[Saved entries]

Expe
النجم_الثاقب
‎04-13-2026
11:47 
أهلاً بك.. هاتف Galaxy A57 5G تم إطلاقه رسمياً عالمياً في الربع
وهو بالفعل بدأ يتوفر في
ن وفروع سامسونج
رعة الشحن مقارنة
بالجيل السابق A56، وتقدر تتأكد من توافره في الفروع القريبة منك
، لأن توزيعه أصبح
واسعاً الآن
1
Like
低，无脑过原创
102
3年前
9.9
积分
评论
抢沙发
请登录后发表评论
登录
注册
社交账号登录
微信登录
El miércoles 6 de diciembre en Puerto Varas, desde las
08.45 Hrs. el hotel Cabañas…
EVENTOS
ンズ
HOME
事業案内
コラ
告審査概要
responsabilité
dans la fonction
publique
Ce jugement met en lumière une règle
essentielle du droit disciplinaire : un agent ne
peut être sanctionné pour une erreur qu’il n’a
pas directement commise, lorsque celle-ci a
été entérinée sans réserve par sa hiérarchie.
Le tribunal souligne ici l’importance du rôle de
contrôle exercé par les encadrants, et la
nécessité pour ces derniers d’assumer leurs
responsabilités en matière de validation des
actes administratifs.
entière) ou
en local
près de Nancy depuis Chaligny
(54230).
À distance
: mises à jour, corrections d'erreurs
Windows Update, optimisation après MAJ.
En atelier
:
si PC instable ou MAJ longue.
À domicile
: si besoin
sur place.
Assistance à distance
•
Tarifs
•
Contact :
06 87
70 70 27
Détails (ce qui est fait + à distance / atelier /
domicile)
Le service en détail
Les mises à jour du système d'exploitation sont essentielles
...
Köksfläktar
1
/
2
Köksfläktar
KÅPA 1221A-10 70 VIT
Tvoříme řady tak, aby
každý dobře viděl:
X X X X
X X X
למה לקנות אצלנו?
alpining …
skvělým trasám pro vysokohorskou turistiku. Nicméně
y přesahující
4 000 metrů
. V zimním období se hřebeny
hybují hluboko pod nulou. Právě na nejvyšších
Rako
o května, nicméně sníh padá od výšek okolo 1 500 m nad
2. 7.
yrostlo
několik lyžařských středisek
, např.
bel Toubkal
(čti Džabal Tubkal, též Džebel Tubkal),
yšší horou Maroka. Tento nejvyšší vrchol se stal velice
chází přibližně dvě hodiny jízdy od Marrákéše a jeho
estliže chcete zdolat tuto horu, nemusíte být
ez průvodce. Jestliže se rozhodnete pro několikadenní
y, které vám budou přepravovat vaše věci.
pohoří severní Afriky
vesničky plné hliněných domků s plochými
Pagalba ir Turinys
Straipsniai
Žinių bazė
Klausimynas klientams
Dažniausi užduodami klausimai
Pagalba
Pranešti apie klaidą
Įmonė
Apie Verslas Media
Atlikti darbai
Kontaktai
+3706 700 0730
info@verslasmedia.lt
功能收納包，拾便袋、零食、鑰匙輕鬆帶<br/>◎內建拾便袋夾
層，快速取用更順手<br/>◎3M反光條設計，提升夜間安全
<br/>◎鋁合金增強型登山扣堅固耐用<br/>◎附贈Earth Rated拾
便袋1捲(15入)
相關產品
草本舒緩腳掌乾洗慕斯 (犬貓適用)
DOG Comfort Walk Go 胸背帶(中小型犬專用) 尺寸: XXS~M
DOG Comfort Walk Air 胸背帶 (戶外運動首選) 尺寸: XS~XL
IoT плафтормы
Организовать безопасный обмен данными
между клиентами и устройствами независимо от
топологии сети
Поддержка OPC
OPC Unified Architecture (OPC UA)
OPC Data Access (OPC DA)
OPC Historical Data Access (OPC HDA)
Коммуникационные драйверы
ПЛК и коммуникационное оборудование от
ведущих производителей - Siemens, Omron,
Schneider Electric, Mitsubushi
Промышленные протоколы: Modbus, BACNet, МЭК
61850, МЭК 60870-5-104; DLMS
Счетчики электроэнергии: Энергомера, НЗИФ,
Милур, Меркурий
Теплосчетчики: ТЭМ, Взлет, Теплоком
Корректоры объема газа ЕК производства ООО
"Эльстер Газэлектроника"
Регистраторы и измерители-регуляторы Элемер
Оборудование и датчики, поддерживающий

**Work instructions**
Copy out all of the records shown above exactly.

**Response area**
Expe
النجم_الثاقب
‎04-13-2026
11:47 
أهلاً بك.. هاتف Galaxy A57 5G تم إطلاقه رسمياً عالمياً في الربع
وهو بالفعل بدأ يتوفر في
ن وفروع سامسونج
رعة الشحن مقارنة
بالجيل السابق A56، وتقدر تتأكد من توافره في الفروع القريبة منك
، لأن توزيعه أصبح
واسعاً الآن
1
Like
低，无脑过原创
102
3年前
9.9
积分
评论
抢沙发
请登录后发表评论
登录
注册
社交账号登录
微信登录
El miércoles 6 de diciembre en Puerto Varas, desde las
08.45 Hrs. el hotel Cabañas…
EVENTOS
ンズ
HOME
事業案内
コラ
告審査概要
responsabilité
dans la fonction
publique
Ce jugement met en lumière une règle
essentielle du droit disciplinaire : un agent ne
peut être sanctionné pour une erreur qu’il n’a
pas directement commise, lorsque celle-ci a
été entérinée sans réserve par sa hiérarchie.
Le tribunal souligne ici l’importance du rôle de
contrôle exercé par les encadrants, et la
nécessité pour ces derniers d’assumer leurs
responsabilités en matière de validation des
actes administratifs.
entière) ou
en local
près de Nancy depuis Chaligny
(54230).
À distance
: mises à jour, corrections d'erreurs
Windows Update, optimisation après MAJ.
En atelier
:
si PC instable ou MAJ longue.
À domicile
: si besoin
sur place.
Assistance à distance
•
Tarifs
•
Contact :
06 87
70 70 27
Détails (ce qui est fait + à distance / atelier /
domicile)
Le service en détail
Les mises à jour du système d'exploitation sont essentielles
...
Köksfläktar
1
/
2
Köksfläktar
KÅPA 1221A-10 70 VIT
Tvoříme řady tak, aby
každý dobře viděl:
X X X X
X X X
למה לקנות אצלנו?
alpining …
skvělým trasám pro vysokohorskou turistiku. Nicméně
y přesahující
4 000 metrů
. V zimním období se hřebeny
hybují hluboko pod nulou. Právě na nejvyšších
Rako
o května, nicméně sníh padá od výšek okolo 1 500 m nad
2. 7.
yrostlo
několik lyžařských středisek
, např.
bel Toubkal
(čti Džabal Tubkal, též Džebel Tubkal),
yšší horou Maroka. Tento nejvyšší vrchol se stal velice
chází přibližně dvě hodiny jízdy od Marrákéše a jeho
estliže chcete zdolat tuto horu, nemusíte být
ez průvodce. Jestliže se rozhodnete pro několikadenní
y, které vám budou přepravovat vaše věci.
pohoří severní Afriky
vesničky plné hliněných domků s plochými
Pagalba ir Turinys
Straipsniai
Žinių bazė
Klausimynas klientams
Dažniausi užduodami klausimai
Pagalba
Pranešti apie klaidą
Įmonė
Apie Verslas Media
Atlikti darbai
Kontaktai
+3706 700 0730
info@verslasmedia.lt
功能收納包，拾便袋、零食、鑰匙輕鬆帶<br/>◎內建拾便袋夾
層，快速取用更順手<br/>◎3M反光條設計，提升夜間安全
<br/>◎鋁合金增強型登山扣堅固耐用<br/>◎附贈Earth Rated拾
便袋1捲(15入)
相關產品
草本舒緩腳掌乾洗慕斯 (犬貓適用)
DOG Comfort Walk Go 胸背帶(中小型犬專用) 尺寸: XXS~M
DOG Comfort Walk Air 胸背帶 (戶外運動首選) 尺寸: XS~XL
IoT плафтормы
Организовать безопасный обмен данными
между клиентами и устройствами независимо от
топологии сети
Поддержка OPC
OPC Unified Architecture (OPC UA)
OPC Data Access (OPC DA)
OPC Historical Data Access (OPC HDA)
Коммуникационные драйверы
ПЛК и коммуникационное оборудование от
ведущих производителей - Siemens, Omron,
Schneider Electric, Mitsubushi
Промышленные протоколы: Modbus, BACNet, МЭК
61850, МЭК 60870-5-104; DLMS
Счетчики электроэнергии: Энергомера, НЗИФ,
Милур, Меркурий
Теплосчетчики: ТЭМ, Взлет, Теплоком
Корректоры объема газа ЕК производства ООО
"Эльстер Газэлектроника"
Регистраторы и измерители-регуляторы Элемер
Оборудование и датчики, поддерживающий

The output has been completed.